– Первой роте надеть рубахи и споднее!
– Второй роте надеть рубашки и сподники!
Солдаты, которым только что сам начальник дивизии приказал заслуженно расположиться на отдых, недоуменно вскочили, но проворно начали вытаскивать из ранцев чистое белье.
Меняя белье перед боем, усталые батальоны разделись, как для купания, когда снова подъехал к ним Кирьяков и, покачиваясь в седле и поблескивая Георгием, полученным за усмирение польского восстания, знаменитым звонким голосом прокричал так, чтобы было слышно и Меншикову:
– Ребя-та! Пойдете сейчас на передовую позицию!.. На голое, открытое ме-сто!.. Но зна-ать, ребята, это приказ командующего армией, а не мой!
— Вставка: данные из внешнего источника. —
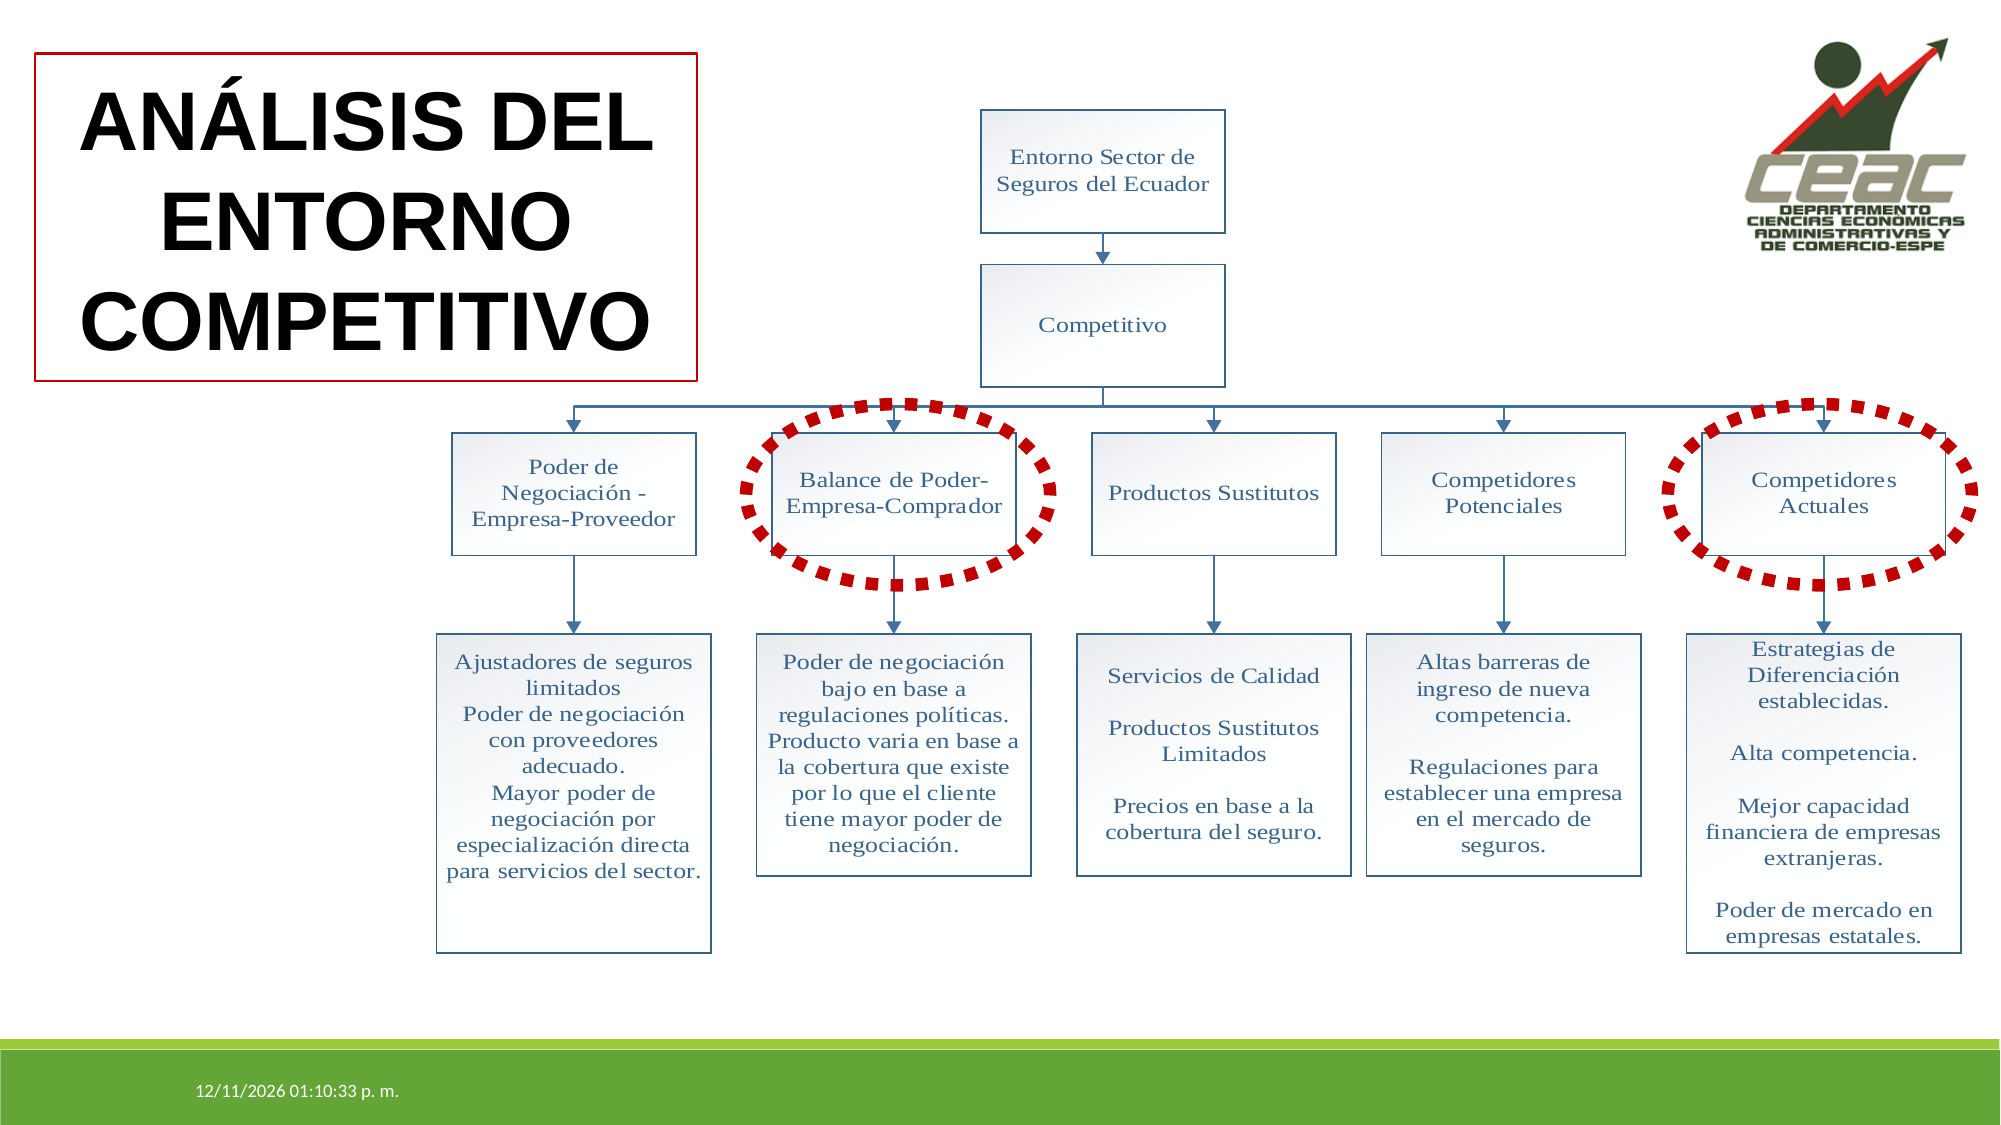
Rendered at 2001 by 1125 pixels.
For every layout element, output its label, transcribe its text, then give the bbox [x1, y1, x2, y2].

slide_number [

Солдаты же говорили, натягивая на не желающие разгибаться ноги чистые сподники:
– Ну, кажись, так, братцы: паны тут промеж собой дерутся, а у нас, хлопцев, будут чубы трещать!
Все-таки голые потные тела их продуло утренним ветерком, освежило. Начали даже шутить по рядам:
– Отысповедались у начальства, причепурились – айда теперь, братцы, к французским попам причащаться!
Они уже узнали от своих однополчан, раньше их пришедших с Арабатской стрелки, что против них и всего левого фланга русской позиции стоят французы.
Кирьяков назначен был Меншиковым командовать левым флангом, князь Горчаков 1-й – центром и правым. Против него строились к наступлению красные полки англичан, а синие колонны лучшего из французских генералов – Боске – под музыку и ожесточенный барабанный бой парадным форсированным маршем двинулись уже к устью Алмы, против которого выстроились левыми бортами к русской позиции восемь линейных паровых судов.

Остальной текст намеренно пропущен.